Sunday, January 3, 2010

Fed economist calls for mortgage-backed security by governent

According to a Reuters report, a U.S. Federal Reserve economist called for the creation of a new federal institution to backstop losses on asset-backed securities to prevent any future collapse of mortgage finance giants Fannie Mae and Freddie Mac.

The government had to take over the mortgage finance companies in 2008 as a devastating financial crisis worsened. The two had been shareholder owned, but their congressional charters and Treasury lines of credit lent their debt securities a status just short of U.S. Treasuries in the eyes of investors.

Fannie Mae and Freddie Mac, even under government control, play a major role in U.S. mortgage finance, and President Barack Obama has promised to propose early in 2010 how the companies should be structured in the future, Reuters reported.

Monday, November 30, 2009

Gov't gets tougher on mortgage industry

According to a report by the Associated Press, the Obama administration will spend the coming weeks cracking down on mortgage companies that aren't doing enough to help borrowers at risk of losing their homes, as the progress in its foreclosure-prevention effort goes very slow.

Treasury Department officials said Monday they will step up pressure on the 71 companies participating in the government's $75 billion effort to stem the foreclosure crisis. Mortgage providers must now submit details on how they would decide which loans would be permanently modified. Banks that fall short of their agreement could face fines or sanctions.

However, some mortgage companies say they have had trouble getting borrowers to return their documents so they can complete the changes. Nearly 60 percent of the 375,000 borrowers who qualify to have their loan modifications completed by year-end have either submitted incomplete paperwork or none at all, AP reports.

Friday, June 5, 2009

Credit score - what does it mean

Credit scores are being used for everything these days, including mortgages, credit cards, insurance, and even employment decisions. Credit scores are used to predict how well you're likely to use credit in the future by how well you have used it in the past.

Credit scores allow lenders to quickly make on-the-spot credit decisions based on a 3-digit number that sums up your credit worthiness.


Credit scores are measured in points. The higher the number of points you have, the better your credit score is. Credit scores allow lenders to quickly make on-the-spot credit decisions based on a 3-digit number that sums up your credit worthiness. There are many credit scoring models in use today; all are designed to rate your likelihood to repay your debts.

What's my credit score?

Credit score ratings are based on the information that's available in your credit report. Some auto and home insurance companies will accept or reject you based on your credit score.


Information that's not included in your credit report, like your income, isn't used to calculate your credit score.

Credit scores are fluid numbers that change as the elements in your credit report change. You need to stay up-to-date with your credit report and score.

There are many credit scoring models in use today; all are designed to rate your likelihood to repay your debts.

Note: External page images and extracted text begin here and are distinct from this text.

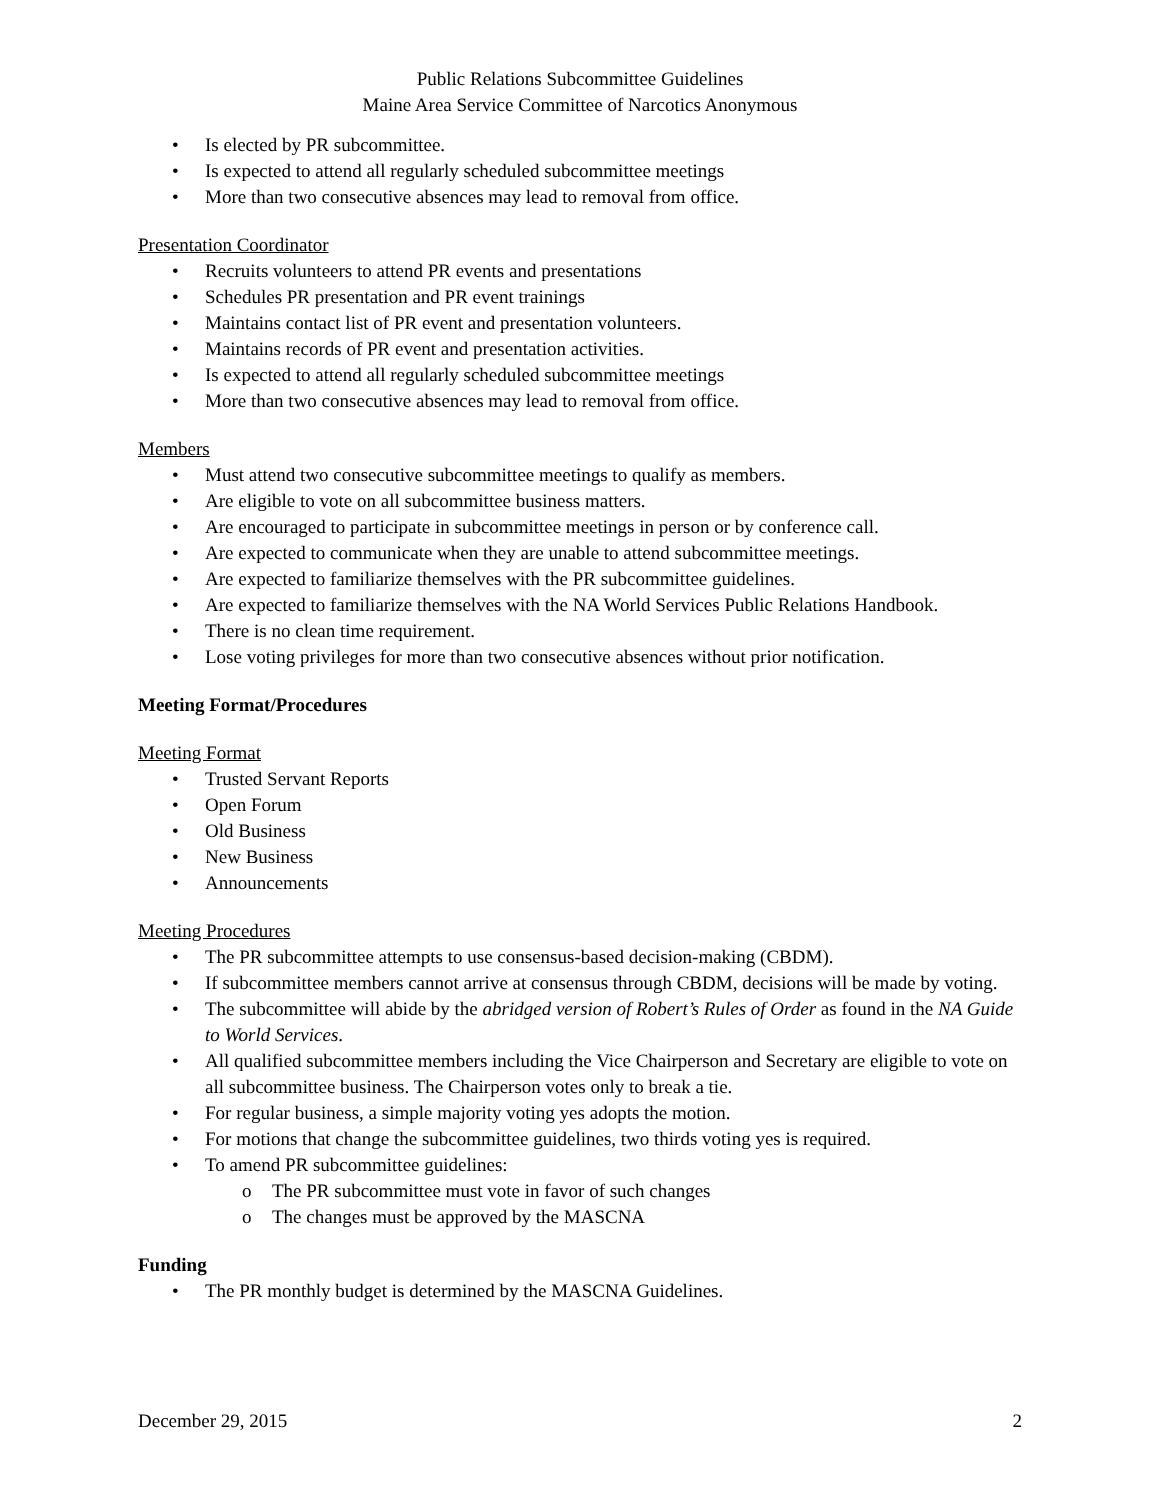Public Relations Subcommittee Guidelines
Maine Area Service Committee of Narcotics Anonymous
• Is elected by PR subcommittee.
• Is expected to attend all regularly scheduled subcommittee meetings
• More than two consecutive absences may lead to removal from office.
Presentation Coordinator
• Recruits volunteers to attend PR events and presentations
• Schedules PR presentation and PR event trainings
• Maintains contact list of PR event and presentation volunteers.
• Maintains records of PR event and presentation activities.
• Is expected to attend all regularly scheduled subcommittee meetings
• More than two consecutive absences may lead to removal from office.
Members
• Must attend two consecutive subcommittee meetings to qualify as members.
• Are eligible to vote on all subcommittee business matters.
• Are encouraged to participate in subcommittee meetings in person or by conference call.
• Are expected to communicate when they are unable to attend subcommittee meetings.
• Are expected to familiarize themselves with the PR subcommittee guidelines.
• Are expected to familiarize themselves with the NA World Services Public Relations Handbook.
• There is no clean time requirement.
• Lose voting privileges for more than two consecutive absences without prior notification.
Meeting Format/Procedures
Meeting Format
• Trusted Servant Reports
• Open Forum
• Old Business
• New Business
• Announcements
Meeting Procedures
• The PR subcommittee attempts to use consensus-based decision-making (CBDM).
• If subcommittee members cannot arrive at consensus through CBDM, decisions will be made by voting.
• The subcommittee will abide by the abridged version of Robert’s Rules of Order as found in the NA Guide to World Services.
• All qualified subcommittee members including the Vice Chairperson and Secretary are eligible to vote on all subcommittee business. The Chairperson votes only to break a tie.
• For regular business, a simple majority voting yes adopts the motion.
• For motions that change the subcommittee guidelines, two thirds voting yes is required.
• To amend PR subcommittee guidelines:
o The PR subcommittee must vote in favor of such changes
o The changes must be approved by the MASCNA
Funding
• The PR monthly budget is determined by the MASCNA Guidelines.
December 29, 2015 2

Credit scores do not take into account somebody's income, their assets, or their personality. They measure only what the credit bureaus have deemed factors important to predicting future creditworthiness.


Credit scores are calculated based on data in your credit reports and, as fluid numbers, change over time, sometimes on a daily basis! That's why it is so important to stay on top of your credit reports for changes that could affect your credit scores.

Credit scores typically range from about 300 to 850. Consumers with high credit scores are more likely to obtain lower interest rates and better terms on loans, including mortgages, and credit cards (higher credit scores can also result in lower insurance rates).

Credit score: what does it mean

There has been some change on new version of FICO score. You need know some important criteria of FICO 08 to keep your credit score from plummeting:

FICO 08 is sensitive to how much of your available credit you are using at any given time. If you are maxed out on a credit card, you're using 100percent of your available credit. That is bad. You never should use more than 30percent, even if you pay your
balance in full each month.

You should not close credit card accounts. If you were to close one, you would reduce the total amount of your available credit, which could seriously damage your credit score.

While it pains me to suggest such a thing, if you want an excellent credit score these days, then the accounts you have need to be active. That means using each one for a tiny purchase every month or so, followed by an immediate payment that brings it right back to $0.